══ EXTRACT TO READ ══

Rational Design of Dual-Functional Aptamers That Inhibit the Protease and Helicase Activities of HCV NS3

Abstract

The hepatitis C virus (HCV) non-structural protein 3 (NS3) is a multifunctional enzyme with protease and helicase activities. It is essential for HCV proliferation and is therefore a target for anti-HCV drugs. Previously, we obtained RNA aptamers that inhibit either the protease or helicase activity of NS3. During the present study, these aptamers were used to create advanced dual-functional (ADD) aptamers that were potentially more effective inhibitors of NS3 activity. The structural domain of the helicase aptamer, #5Delta, was conjugated via an oligo(U) tract to the 3'-end of the dual functional aptamer NEO-III-14U or the protease aptamer G9-II. The spacer length was optimized to obtain two ADD aptamers, NEO-35-s41 and G925-s50; both were more effective inhibitors of NS3 protease/helicase activity in vitro, especially the helicase, with a four- to five-fold increase in inhibition compared with #5 and NEO-III-14U. Furthermore, G925-s50 effectively inhibited NS3 protease activity in living cells and HCV replication in vitro. Overall, we have demonstrated rational RNA aptamer design based on features of both aptamer and target molecules, as well as successfully combining aptamer function and increasing NS3 inhibition.

═══
══ GIVEN INFORMATION ══

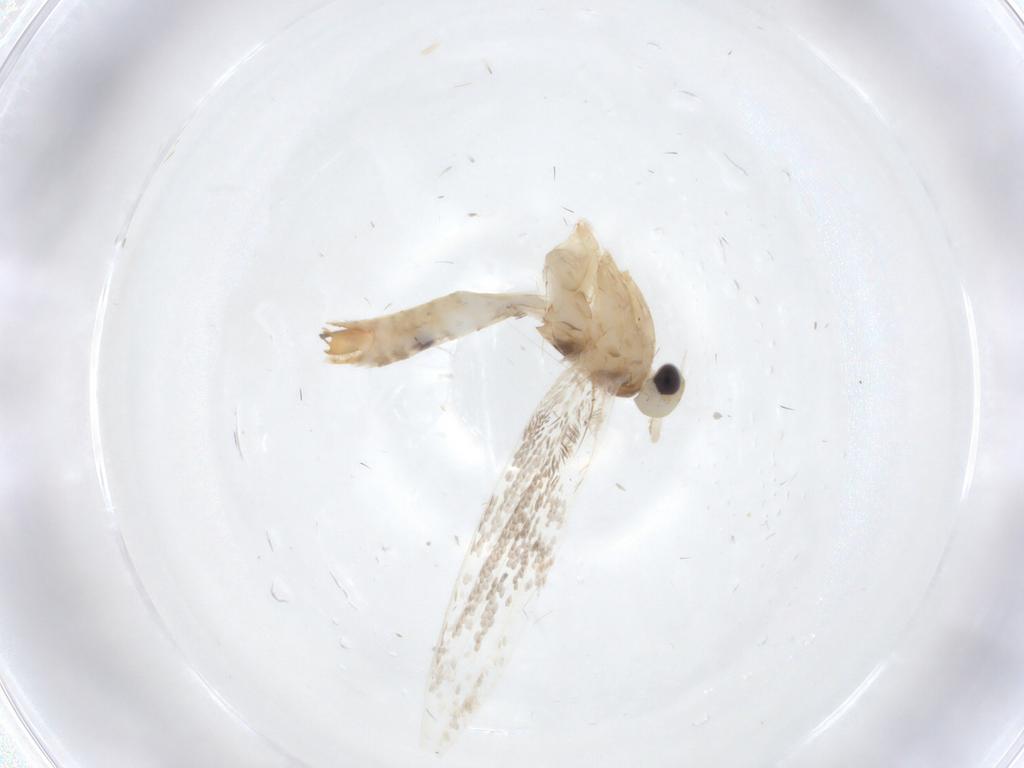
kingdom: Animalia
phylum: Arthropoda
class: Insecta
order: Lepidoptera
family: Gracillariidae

═══
══ GIVEN INFORMATION ══

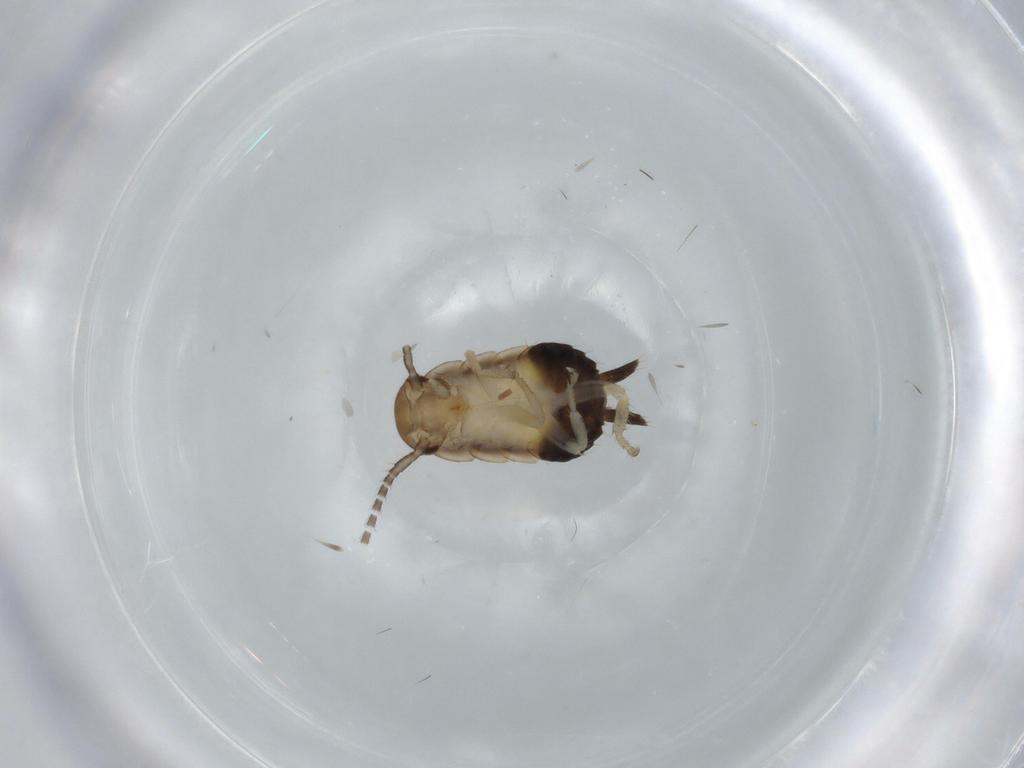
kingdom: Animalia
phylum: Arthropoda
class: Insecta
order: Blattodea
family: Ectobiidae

═══
══ GIVEN INFORMATION ══

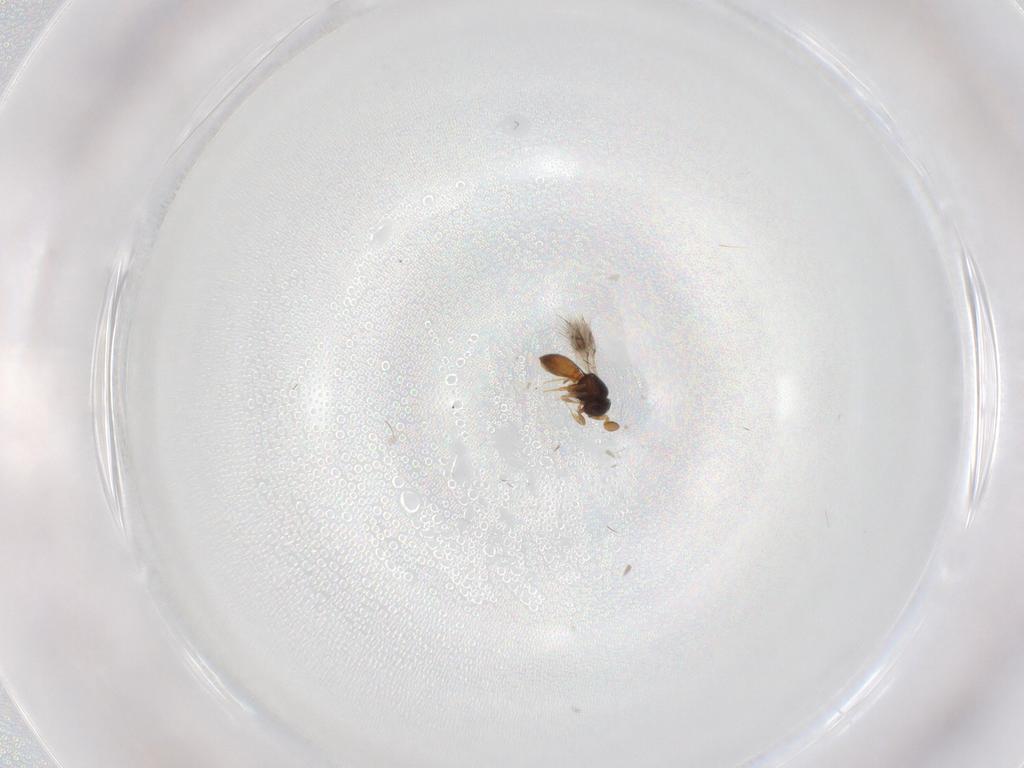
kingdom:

═══

# WORK TO COMPLETE
According to the abstract on dual-functional aptamers, which two ADD aptamers were obtained by optimizing the spacer length?

# EXPECTED ANSWER
NEO-35-s41 and G925-s50.